== Consignes de l'exercice ==
(1) Reproduis sans rien changer le passage de l'extrait sur Louise Desjardins qui va de « Comme plusieurs, Louise » jusqu'à « continuer sa route. ».
(2) Dans les entrées, reprends tout ce qui va de la ligne contenant « list 5. В следующих » jusqu'à la fin, en remplaçant « Рисунок » par « Изображение » et en gardant le reste tel quel.

== Extrait du document ==

Desjardins ayant grandi dans une petite ville du bout du monde, les notions de métissage et de curiosité envers l’autre teintent son œuvre tout entière et témoignent de son attachement profond à sa région natale, creuset de ses apprentissages. Elle partage ce trait avec son célèbre frère Richard, dont la poésie et la musique ont célébré ou condamné, mais toujours reconnu et souligné, les particularités de l’Abitibi.
Entre fidélité et tendresse pour son territoire d’origine et soif de découvertes, Louise Desjardins vit bien ses ambivalences et sa dualité. Elle précise : « Tous les étés, je retourne au chalet du lac Vaudray que mon père a bâti dans les années 1950 dans une réserve de biodiversité située près de Rouyn-Noranda et mes yeux ne se lassent pas de regarder le ciel immense. J’en ai besoin ». L’appel du large est tout aussi puissant chez elle et l’écrivaine aura souvent eu l’occasion de voyager dans de nombreux pays et villes, pour des raisons tant professionnelles que personnelles.
Louise Desjardins n’aime pas lire des guides de voyage, ni visiter un endroit « en touriste » ; elle préfère découvrir la diversité des lieux en allant à la rencontre des gens qui y vivent. Dans ses souvenirs de pays lointains pointe une préférence pour l’Argentine, où elle a eu le loisir de passer deux mois pour écrire L’idole, livre dans lequel elle confesse le plaisir qu’elle y a connu : « Et je suis terriblement vivante sous le ciel de Buenos Aires, aussi limpide que celui d’Abitibi ».
Et demain ?
Comme plusieurs, Louise Desjardins demeure sans voix devant la cruelle pandémie du début des années 2020, face au monde inconnu où devront vivre et grandir les plus jeunes générations. La lecture et relecture du poème de Roland Giguère « La main du bourreau finit toujours par pourrir » (1951) l’apaise et lui insuffle l’espoir nécessaire pour continuer sa route.
Grande main qui pèse sur nous
grande main qui nous aplatit contre terre
grande main qui nous brise les ailes
grande main de plomb chaud
grande main de fer rouge
grands ongles qui nous scient les os
grands ongles qui nous ouvrent les yeux
comme des huîtres
grands ongles qui nous cousent les lèvres
grands ongles d’étain rouillé
grands ongles d’émail brûlé
mais viendront les panaris
panaris
panaris
la grande main qui nous cloue au sol
finira par pourrir
les jointures éclateront comme des verres de cristal
les ongles tomberont
la grande main pourrira
et nous pourrons nous lever pour aller ailleurs.
1. Louise Desjardins, Rapide-Danseur, Boréal, Montréal, 2012.

== Données d'entrée ==

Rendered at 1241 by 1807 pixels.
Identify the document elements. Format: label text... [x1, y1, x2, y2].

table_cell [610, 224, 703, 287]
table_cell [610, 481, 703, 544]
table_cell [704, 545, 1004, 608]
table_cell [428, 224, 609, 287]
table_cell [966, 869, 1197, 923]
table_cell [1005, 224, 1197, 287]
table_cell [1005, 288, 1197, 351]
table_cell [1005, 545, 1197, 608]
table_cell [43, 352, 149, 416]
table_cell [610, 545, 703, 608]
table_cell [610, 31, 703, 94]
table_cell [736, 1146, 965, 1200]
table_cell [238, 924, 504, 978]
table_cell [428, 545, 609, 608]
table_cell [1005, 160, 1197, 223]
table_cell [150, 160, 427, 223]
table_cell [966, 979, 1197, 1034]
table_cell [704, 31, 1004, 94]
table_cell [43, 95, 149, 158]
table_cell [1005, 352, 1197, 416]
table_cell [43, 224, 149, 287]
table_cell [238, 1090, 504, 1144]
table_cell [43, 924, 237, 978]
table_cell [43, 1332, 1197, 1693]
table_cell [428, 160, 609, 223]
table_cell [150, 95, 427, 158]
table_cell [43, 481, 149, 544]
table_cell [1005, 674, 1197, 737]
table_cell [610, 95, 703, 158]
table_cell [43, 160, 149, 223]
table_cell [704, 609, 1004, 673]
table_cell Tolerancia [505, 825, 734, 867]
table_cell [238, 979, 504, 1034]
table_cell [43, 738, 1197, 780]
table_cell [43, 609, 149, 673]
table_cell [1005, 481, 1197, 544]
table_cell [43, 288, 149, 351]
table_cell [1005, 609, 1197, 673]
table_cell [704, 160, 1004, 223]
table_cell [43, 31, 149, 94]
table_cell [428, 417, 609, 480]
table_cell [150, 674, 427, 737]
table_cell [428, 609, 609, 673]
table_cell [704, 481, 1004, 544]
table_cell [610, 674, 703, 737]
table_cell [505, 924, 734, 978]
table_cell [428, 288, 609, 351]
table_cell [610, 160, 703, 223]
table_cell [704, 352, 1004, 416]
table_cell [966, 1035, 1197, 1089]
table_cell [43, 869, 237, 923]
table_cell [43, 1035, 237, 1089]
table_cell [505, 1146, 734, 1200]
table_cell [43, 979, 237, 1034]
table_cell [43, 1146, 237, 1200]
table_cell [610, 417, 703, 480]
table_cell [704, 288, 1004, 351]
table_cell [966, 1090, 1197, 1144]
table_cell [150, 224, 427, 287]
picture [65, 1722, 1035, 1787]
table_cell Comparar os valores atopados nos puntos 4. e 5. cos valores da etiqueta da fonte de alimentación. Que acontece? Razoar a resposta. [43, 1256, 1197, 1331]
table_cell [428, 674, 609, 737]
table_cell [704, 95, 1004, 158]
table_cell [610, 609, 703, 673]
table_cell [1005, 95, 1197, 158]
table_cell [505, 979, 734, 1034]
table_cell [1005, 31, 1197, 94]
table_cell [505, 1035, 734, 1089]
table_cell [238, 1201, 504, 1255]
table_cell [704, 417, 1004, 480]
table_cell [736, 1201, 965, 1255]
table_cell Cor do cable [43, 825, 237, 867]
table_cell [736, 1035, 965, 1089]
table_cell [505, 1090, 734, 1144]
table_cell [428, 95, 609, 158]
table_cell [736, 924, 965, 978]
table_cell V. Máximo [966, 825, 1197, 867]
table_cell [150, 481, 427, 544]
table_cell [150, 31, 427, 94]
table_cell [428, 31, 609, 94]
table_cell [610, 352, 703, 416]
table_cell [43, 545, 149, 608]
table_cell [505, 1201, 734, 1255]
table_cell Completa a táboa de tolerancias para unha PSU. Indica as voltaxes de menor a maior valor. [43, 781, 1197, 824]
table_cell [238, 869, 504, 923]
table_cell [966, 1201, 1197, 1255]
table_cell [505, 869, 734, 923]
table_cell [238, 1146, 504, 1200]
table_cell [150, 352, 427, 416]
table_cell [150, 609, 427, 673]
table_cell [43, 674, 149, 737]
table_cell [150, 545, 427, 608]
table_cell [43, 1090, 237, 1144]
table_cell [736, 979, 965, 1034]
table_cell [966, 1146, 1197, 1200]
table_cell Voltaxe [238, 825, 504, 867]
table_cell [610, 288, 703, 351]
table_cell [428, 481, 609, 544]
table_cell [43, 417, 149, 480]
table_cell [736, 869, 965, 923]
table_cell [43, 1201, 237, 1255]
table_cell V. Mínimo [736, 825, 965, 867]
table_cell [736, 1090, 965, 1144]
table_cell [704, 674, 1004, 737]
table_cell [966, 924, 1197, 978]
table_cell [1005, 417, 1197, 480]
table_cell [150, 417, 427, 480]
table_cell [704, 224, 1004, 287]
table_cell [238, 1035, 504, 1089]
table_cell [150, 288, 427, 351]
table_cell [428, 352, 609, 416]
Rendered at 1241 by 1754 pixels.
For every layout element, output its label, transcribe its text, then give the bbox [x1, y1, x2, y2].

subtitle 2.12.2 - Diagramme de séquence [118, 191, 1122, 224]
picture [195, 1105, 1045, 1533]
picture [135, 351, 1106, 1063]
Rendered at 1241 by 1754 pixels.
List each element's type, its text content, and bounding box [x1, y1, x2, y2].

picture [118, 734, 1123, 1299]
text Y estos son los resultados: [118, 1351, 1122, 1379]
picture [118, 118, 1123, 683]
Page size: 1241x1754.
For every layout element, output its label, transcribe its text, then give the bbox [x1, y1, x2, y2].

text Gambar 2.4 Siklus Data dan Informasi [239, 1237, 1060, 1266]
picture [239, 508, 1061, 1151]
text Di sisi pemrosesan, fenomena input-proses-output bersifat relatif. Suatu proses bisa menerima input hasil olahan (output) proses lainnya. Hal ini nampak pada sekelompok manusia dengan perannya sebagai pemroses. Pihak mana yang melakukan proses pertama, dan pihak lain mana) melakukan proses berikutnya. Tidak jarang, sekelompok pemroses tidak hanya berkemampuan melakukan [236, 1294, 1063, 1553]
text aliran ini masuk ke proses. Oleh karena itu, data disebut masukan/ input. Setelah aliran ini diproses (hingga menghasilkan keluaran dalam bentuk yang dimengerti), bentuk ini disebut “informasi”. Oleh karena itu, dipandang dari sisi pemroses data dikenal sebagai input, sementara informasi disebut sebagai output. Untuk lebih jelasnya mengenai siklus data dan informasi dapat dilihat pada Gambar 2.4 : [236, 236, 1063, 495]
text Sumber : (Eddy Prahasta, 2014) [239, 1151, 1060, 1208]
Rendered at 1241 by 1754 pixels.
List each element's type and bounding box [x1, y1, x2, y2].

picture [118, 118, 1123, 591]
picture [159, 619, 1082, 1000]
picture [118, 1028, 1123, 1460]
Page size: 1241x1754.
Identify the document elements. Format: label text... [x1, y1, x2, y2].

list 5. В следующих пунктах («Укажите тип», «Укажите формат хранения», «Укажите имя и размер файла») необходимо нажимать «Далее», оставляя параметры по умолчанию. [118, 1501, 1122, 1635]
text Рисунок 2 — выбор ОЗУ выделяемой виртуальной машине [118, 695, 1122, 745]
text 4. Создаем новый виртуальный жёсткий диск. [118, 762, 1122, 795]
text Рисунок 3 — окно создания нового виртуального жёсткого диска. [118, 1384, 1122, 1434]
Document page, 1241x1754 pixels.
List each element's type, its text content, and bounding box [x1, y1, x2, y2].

== Les réponses ==
(1)
Comme plusieurs, Louise Desjardins demeure sans voix devant la cruelle pandémie du début des années 2020, face au monde inconnu où devront vivre et grandir les plus jeunes générations. La lecture et relecture du poème de Roland Giguère « La main du bourreau finit toujours par pourrir » (1951) l’apaise et lui insuffle l’espoir nécessaire pour continuer sa route.

(2)
list 5. В следующих пунктах («Укажите тип», «Укажите формат хранения», «Укажите имя и размер файла») необходимо нажимать «Далее», оставляя параметры по умолчанию. [118, 1501, 1122, 1635]
text Изображение 2 — выбор ОЗУ выделяемой виртуальной машине [118, 695, 1122, 745]
text 4. Создаем новый виртуальный жёсткий диск. [118, 762, 1122, 795]
text Изображение 3 — окно создания нового виртуального жёсткого диска. [118, 1384, 1122, 1434]
Document page, 1241x1754 pixels.
List each element's type, its text content, and bounding box [x1, y1, x2, y2].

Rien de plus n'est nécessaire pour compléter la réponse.